Há um poderoso dilema pairando sobre o IPO da Uber, que acontecerá no próximo mês. Comprar uma ação significa apostar suas economias em uma empresa que faz receitas de US$ 21,5 mil a cada 60 segundos. Ao mesmo tempo, representa a aposta numa companhia que perdeu o equivalente a US$ 3,4 mil por minuto ao longo de 2018. A startup americana que mudou a definição a respeito de mobilidade no mundo fará a abertura de capital e a projeção é de que levante US$ 10 bilhões, o que será um dos 15 maiores IPOs da história — Alibaba, que fez US$ 21,8 bilhões em 2014, lidera o ranking.

De acordo com a história oficial da Uber, seus dois fundadores , Garrett Camp e Travis Kalanick, não conseguiam um táxi numa manhã de neve em dezembro de 2008, em Paris. Ali decidiram pensar um aplicativo, o UberCab, que seria lançado em São Francisco, EUA, quatro meses depois. De início, era para chamar carros de luxo. A primeira corrida foi feita em julho de 2009. Em dezembro de 2011, ao internacionalizar a operação e estrear em Paris, mudou o modo como pensamos a mobilidade.

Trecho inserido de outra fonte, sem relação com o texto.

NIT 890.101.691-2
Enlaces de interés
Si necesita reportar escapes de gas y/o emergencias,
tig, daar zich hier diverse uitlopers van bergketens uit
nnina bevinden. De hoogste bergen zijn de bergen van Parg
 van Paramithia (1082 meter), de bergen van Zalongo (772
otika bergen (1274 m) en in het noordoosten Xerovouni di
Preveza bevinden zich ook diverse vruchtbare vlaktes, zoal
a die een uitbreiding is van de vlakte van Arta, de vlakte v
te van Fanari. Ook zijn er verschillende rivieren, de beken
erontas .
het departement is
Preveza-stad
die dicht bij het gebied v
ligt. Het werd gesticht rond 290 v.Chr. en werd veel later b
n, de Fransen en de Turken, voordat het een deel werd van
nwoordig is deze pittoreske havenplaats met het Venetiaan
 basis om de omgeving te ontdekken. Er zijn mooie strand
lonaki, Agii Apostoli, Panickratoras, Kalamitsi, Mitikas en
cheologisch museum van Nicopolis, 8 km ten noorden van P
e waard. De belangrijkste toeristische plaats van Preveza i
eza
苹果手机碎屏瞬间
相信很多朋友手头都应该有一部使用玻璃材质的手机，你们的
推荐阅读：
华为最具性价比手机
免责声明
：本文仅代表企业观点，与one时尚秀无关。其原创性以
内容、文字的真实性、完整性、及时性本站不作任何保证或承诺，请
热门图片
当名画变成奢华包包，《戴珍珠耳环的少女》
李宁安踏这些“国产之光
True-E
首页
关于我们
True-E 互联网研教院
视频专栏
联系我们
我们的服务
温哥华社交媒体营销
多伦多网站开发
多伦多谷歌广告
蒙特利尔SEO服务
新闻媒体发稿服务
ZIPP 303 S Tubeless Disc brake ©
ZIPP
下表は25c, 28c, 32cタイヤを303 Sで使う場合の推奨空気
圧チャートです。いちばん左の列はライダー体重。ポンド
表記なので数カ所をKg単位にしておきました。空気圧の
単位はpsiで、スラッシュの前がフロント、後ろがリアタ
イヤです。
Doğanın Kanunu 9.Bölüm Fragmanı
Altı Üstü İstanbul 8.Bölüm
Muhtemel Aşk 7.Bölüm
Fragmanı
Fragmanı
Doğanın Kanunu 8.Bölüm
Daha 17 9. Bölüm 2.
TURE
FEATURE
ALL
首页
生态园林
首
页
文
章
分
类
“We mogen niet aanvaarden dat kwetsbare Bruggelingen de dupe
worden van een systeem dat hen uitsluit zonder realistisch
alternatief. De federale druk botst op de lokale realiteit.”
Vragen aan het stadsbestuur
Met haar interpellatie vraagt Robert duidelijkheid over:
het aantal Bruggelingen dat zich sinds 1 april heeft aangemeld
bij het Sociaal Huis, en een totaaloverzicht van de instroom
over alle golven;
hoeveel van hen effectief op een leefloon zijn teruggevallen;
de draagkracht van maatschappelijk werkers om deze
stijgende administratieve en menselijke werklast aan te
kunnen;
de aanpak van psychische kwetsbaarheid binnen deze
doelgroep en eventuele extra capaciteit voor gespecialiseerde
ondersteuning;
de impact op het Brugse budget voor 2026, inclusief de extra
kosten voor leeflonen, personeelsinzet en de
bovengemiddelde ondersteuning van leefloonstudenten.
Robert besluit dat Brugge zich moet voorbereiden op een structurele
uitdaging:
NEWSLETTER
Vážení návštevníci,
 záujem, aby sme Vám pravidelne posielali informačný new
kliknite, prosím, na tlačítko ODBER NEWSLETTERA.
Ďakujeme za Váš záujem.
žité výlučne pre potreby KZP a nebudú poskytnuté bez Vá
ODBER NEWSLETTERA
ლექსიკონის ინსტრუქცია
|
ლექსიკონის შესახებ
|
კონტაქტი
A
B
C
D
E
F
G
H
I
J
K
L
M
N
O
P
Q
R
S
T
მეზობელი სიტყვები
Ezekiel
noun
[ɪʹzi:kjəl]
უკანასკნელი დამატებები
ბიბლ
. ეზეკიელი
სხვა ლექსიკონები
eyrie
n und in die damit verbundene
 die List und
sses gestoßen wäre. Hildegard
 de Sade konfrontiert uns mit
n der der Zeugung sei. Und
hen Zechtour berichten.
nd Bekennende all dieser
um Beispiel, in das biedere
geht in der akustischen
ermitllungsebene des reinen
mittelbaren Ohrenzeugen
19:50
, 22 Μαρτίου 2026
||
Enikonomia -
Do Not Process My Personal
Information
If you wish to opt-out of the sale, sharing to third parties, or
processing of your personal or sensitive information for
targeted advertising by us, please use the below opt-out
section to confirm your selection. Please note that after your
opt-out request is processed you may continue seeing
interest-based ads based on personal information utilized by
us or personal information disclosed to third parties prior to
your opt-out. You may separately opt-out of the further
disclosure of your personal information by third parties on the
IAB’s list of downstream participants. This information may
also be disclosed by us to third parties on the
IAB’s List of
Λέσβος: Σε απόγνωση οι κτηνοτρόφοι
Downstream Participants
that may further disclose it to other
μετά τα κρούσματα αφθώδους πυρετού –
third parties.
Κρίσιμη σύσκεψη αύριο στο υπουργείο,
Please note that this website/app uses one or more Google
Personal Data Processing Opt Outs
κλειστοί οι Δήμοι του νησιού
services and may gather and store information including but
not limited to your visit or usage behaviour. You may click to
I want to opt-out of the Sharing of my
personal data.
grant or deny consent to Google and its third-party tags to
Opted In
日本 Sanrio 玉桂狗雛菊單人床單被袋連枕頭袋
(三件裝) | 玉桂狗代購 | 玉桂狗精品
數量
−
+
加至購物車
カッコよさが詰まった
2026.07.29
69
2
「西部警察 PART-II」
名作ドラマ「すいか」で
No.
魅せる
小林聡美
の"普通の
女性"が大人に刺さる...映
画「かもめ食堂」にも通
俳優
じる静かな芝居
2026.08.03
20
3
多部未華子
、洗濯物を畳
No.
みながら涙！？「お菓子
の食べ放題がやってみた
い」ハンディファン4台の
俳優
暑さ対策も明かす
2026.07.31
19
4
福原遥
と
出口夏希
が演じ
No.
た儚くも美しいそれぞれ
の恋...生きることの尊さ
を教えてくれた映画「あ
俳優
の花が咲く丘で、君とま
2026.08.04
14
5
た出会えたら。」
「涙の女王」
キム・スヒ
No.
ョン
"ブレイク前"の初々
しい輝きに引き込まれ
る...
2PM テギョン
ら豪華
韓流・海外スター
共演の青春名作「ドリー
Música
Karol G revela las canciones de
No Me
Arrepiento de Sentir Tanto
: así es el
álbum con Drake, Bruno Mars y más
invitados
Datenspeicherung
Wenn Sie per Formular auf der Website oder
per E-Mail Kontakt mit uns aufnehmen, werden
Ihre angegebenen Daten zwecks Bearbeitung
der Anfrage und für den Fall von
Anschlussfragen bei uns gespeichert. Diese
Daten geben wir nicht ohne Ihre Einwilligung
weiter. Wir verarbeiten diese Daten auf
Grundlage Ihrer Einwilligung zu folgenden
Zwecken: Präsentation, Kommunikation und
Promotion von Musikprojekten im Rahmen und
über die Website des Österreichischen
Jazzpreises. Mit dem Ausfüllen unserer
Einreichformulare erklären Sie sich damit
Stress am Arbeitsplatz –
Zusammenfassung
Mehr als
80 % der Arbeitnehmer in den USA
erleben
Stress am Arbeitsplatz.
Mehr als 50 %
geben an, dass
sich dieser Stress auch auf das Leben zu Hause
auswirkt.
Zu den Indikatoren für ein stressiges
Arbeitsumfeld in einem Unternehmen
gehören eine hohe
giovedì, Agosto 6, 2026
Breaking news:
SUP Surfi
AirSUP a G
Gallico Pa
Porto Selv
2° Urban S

O IPO da Uber contém esse componente inescapável. Uma empresa disruptiva de um lado, mas deficitária do outro. Espécie de Dr Jekyll e Mr Hyde da tecnologia. Seu faturamento anual foi de US$ 11,3 bilhões em 2018, 43% acima do ano anterior. Suas despesas, porém, somaram US$ 14,3 bilhões, 19% mais que em 2017. O prejuízo no ano passado bateu US$ 1,8 bilhão (a conta exclui outras despesas com aquisições e/ou vendas de ativos), bem abaixo dos US$ 4 bilhões de 2017. Receita ascendente com despesas e prejuízos descendentes são bom sinal. Mas não no curto prazo. Em carta a investidores, o CEO, Dana Khosrowshahi, não esconde isso. “Não vamos deixar de fazer sacrifícios financeiros de curto prazo quando vemos benefícios claros a longo prazo.”

O paradoxismo também se dá em terreno que envergonha a empresa. Por um lado, ela se tornou uma máquina de empregabilidade a pessoas de diferentes formações. Por outro, vive às voltas com casos de agressão sexual por parte de motoristas, relatos de assédio internamente, práticas de espionagem da concorrência e outros penduricalhos que culminaram, em 2017, com a saída de Kalanick do cargo de CEO.

Para adensar o cenário, a concorrência aumentou. Tanto a local (Lyft) quanto a global (Didi, que no Brasil opera como 99). Esta, aliás, é a maior no segmento, com 550 milhões de usuários e 30 milhões de corridas diárias — a Uber tem 75 milhões de usuários (22 milhões no Brasil, seu segundo maior mercado) e faz 15 milhões de corridas por dia. Concorrentes de peso exigem recursos contínuos. Além disso, os serviços são cada vez mais diversificados. Scooters, aluguel de bikes, carros autônomos, delivery de comida, tudo entra no radar. O que pede mais dinheiro.

Então, por que o IPO da Uber deve se tornar um dos maiores da história? Porque, entre outros motivos, estima-se que seu valor de mercado atinja US$ 100 bilhões. A Ford Motor Company vale um terço disso (US$ 37,1 bilhões), o que não deixa de ser irônico. Fundada em 1903, ela revolucionou a mobilidade ao introduzir, para a produção da série Ford T, a linha de montagem. Aí aparece uma startup 106 anos mais nova, que nem dá dinheiro, e é percebida como três vezes mais valiosa.